Try it:
Below are the records; repeat exactly their lines between the line holding "focal_mm: 2.22" and the line holding "focal_mm: 22", inclusive, skipping the pictures.

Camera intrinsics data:
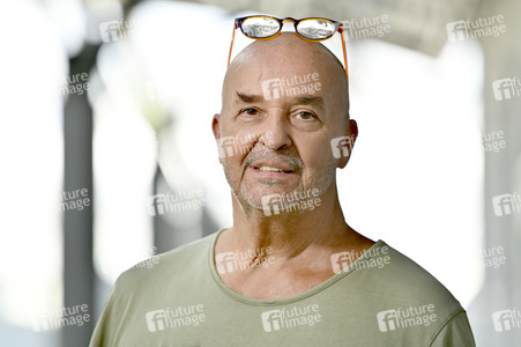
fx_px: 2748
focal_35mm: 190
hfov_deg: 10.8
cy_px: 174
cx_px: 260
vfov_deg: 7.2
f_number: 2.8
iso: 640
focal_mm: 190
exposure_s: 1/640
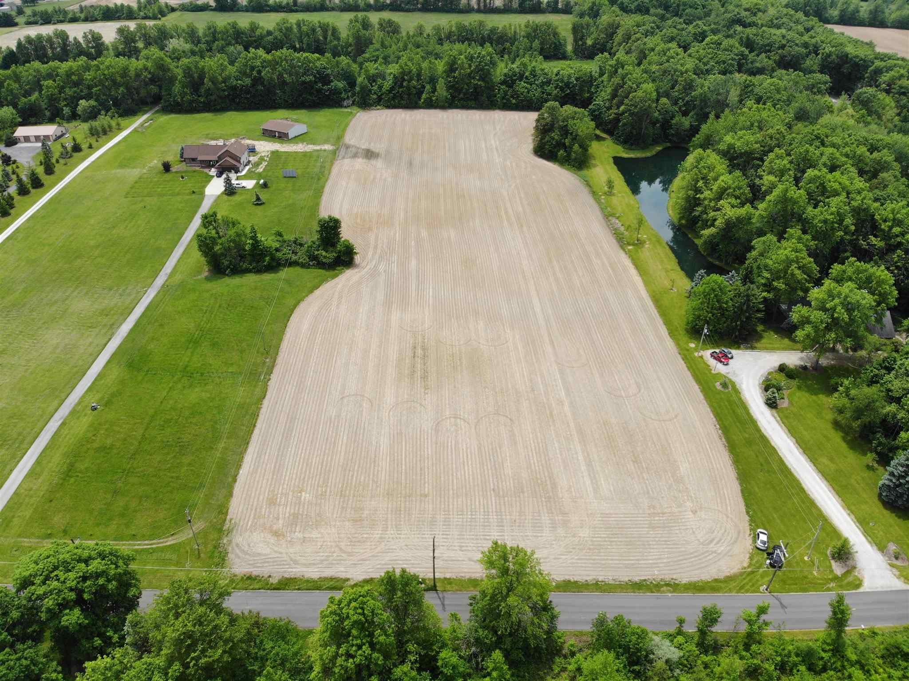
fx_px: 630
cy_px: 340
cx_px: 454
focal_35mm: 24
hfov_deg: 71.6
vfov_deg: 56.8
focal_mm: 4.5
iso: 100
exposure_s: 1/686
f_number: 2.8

==

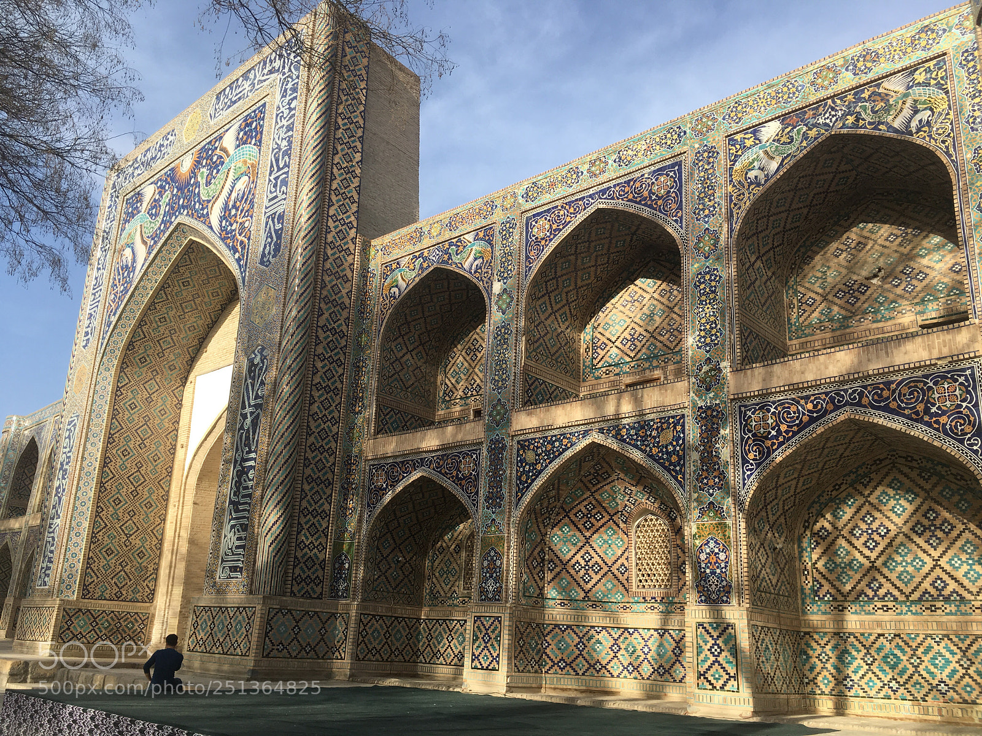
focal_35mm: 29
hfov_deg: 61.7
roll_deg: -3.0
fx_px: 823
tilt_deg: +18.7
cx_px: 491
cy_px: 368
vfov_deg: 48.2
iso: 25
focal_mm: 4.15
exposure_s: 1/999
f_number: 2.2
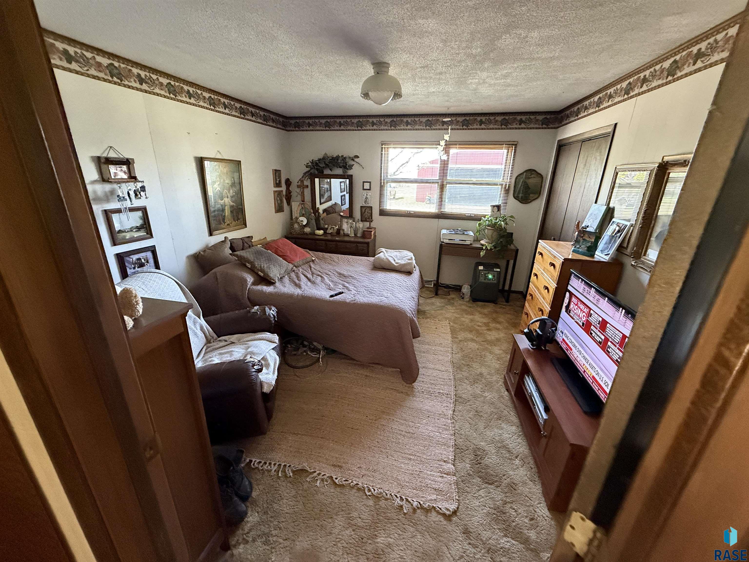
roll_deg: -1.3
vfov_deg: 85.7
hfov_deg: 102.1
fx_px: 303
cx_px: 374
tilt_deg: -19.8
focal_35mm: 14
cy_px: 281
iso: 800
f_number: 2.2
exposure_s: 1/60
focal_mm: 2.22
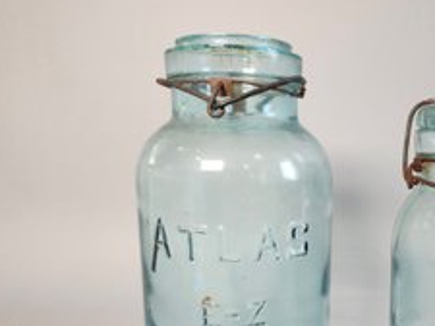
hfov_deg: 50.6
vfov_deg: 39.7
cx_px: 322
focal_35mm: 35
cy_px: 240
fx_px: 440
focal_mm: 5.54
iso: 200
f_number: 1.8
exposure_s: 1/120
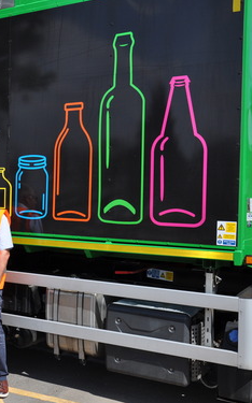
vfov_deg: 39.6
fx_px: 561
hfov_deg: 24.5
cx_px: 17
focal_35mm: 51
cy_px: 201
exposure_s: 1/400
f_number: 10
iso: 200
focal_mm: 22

Solution for this problem:
focal_mm: 2.22
hfov_deg: 50.6
vfov_deg: 39.7
cx_px: 322
focal_35mm: 35
cy_px: 240
fx_px: 440
focal_mm: 5.54
iso: 200
f_number: 1.8
exposure_s: 1/120
vfov_deg: 39.6
fx_px: 561
hfov_deg: 24.5
cx_px: 17
focal_35mm: 51
cy_px: 201
exposure_s: 1/400
f_number: 10
iso: 200
focal_mm: 22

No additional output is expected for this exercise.